From top to bottom, retype the data exactly, passing over any picture.

*** Records to use ***

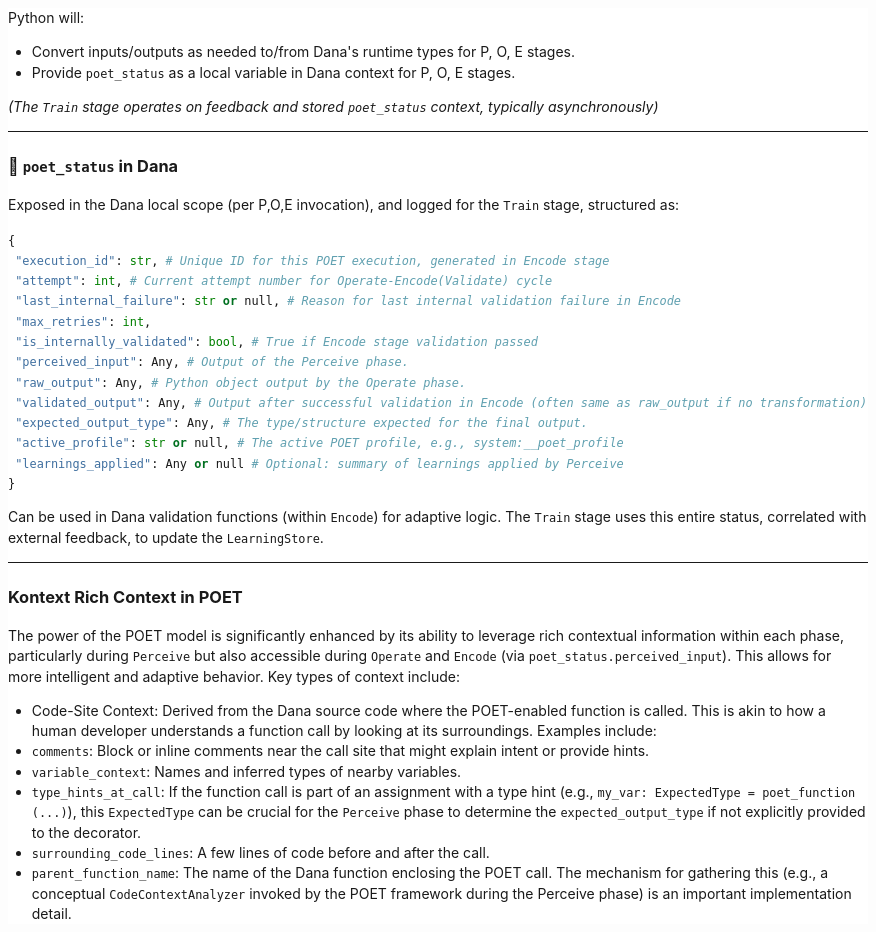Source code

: Python will:

* Convert inputs/outputs as needed to/from Dana's runtime types for P, O, E stages.
* Provide `poet_status` as a local variable in Dana context for P, O, E stages.

*(The `Train` stage operates on feedback and stored `poet_status` context, typically asynchronously)*

---

### 🔹 `poet_status` in Dana

Exposed in the Dana local scope (per P,O,E invocation), and logged for the `Train` stage, structured as:

```python
{
 "execution_id": str, # Unique ID for this POET execution, generated in Encode stage
 "attempt": int, # Current attempt number for Operate-Encode(Validate) cycle
 "last_internal_failure": str or null, # Reason for last internal validation failure in Encode
 "max_retries": int,
 "is_internally_validated": bool, # True if Encode stage validation passed
 "perceived_input": Any, # Output of the Perceive phase.
 "raw_output": Any, # Python object output by the Operate phase.
 "validated_output": Any, # Output after successful validation in Encode (often same as raw_output if no transformation)
 "expected_output_type": Any, # The type/structure expected for the final output.
 "active_profile": str or null, # The active POET profile, e.g., system:__poet_profile
 "learnings_applied": Any or null # Optional: summary of learnings applied by Perceive
}
```

Can be used in Dana validation functions (within `Encode`) for adaptive logic. The `Train` stage uses this entire status, correlated with external feedback, to update the `LearningStore`.

---

### Kontext Rich Context in POET

The power of the POET model is significantly enhanced by its ability to leverage rich contextual information within each phase, particularly during `Perceive` but also accessible during `Operate` and `Encode` (via `poet_status.perceived_input`). This allows for more intelligent and adaptive behavior. Key types of context include:

* Code-Site Context: Derived from the Dana source code where the POET-enabled function is called. This is akin to how a human developer understands a function call by looking at its surroundings. Examples include:
 * `comments`: Block or inline comments near the call site that might explain intent or provide hints.
 * `variable_context`: Names and inferred types of nearby variables.
 * `type_hints_at_call`: If the function call is part of an assignment with a type hint (e.g., `my_var: ExpectedType = poet_function(...)`), this `ExpectedType` can be crucial for the `Perceive` phase to determine the `expected_output_type` if not explicitly provided to the decorator.
 * `surrounding_code_lines`: A few lines of code before and after the call.
 * `parent_function_name`: The name of the Dana function enclosing the POET call.
 The mechanism for gathering this (e.g., a conceptual `CodeContextAnalyzer` invoked by the POET framework during the Perceive phase) is an important implementation detail.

*** End of Records to use ***

- _Answer to this problem_
Source code

: Python will:

* Convert inputs/outputs as needed to/from Dana's runtime types for P, O, E stages.
* Provide `poet_status` as a local variable in Dana context for P, O, E stages.

*(The `Train` stage operates on feedback and stored `poet_status` context, typically asynchronously)*

---

### 🔹 `poet_status` in Dana

Exposed in the Dana local scope (per P,O,E invocation), and logged for the `Train` stage, structured as:

```python
{
 "execution_id": str, # Unique ID for this POET execution, generated in Encode stage
 "attempt": int, # Current attempt number for Operate-Encode(Validate) cycle
 "last_internal_failure": str or null, # Reason for last internal validation failure in Encode
 "max_retries": int,
 "is_internally_validated": bool, # True if Encode stage validation passed
 "perceived_input": Any, # Output of the Perceive phase.
 "raw_output": Any, # Python object output by the Operate phase.
 "validated_output": Any, # Output after successful validation in Encode (often same as raw_output if no transformation)
 "expected_output_type": Any, # The type/structure expected for the final output.
 "active_profile": str or null, # The active POET profile, e.g., system:__poet_profile
 "learnings_applied": Any or null # Optional: summary of learnings applied by Perceive
}
```

Can be used in Dana validation functions (within `Encode`) for adaptive logic. The `Train` stage uses this entire status, correlated with external feedback, to update the `LearningStore`.

---

### Kontext Rich Context in POET

The power of the POET model is significantly enhanced by its ability to leverage rich contextual information within each phase, particularly during `Perceive` but also accessible during `Operate` and `Encode` (via `poet_status.perceived_input`). This allows for more intelligent and adaptive behavior. Key types of context include:

* Code-Site Context: Derived from the Dana source code where the POET-enabled function is called. This is akin to how a human developer understands a function call by looking at its surroundings. Examples include:
 * `comments`: Block or inline comments near the call site that might explain intent or provide hints.
 * `variable_context`: Names and inferred types of nearby variables.
 * `type_hints_at_call`: If the function call is part of an assignment with a type hint (e.g., `my_var: ExpectedType = poet_function(...)`), this `ExpectedType` can be crucial for the `Perceive` phase to determine the `expected_output_type` if not explicitly provided to the decorator.
 * `surrounding_code_lines`: A few lines of code before and after the call.
 * `parent_function_name`: The name of the Dana function enclosing the POET call.
 The mechanism for gathering this (e.g., a conceptual `CodeContextAnalyzer` invoked by the POET framework during the Perceive phase) is an important implementation detail.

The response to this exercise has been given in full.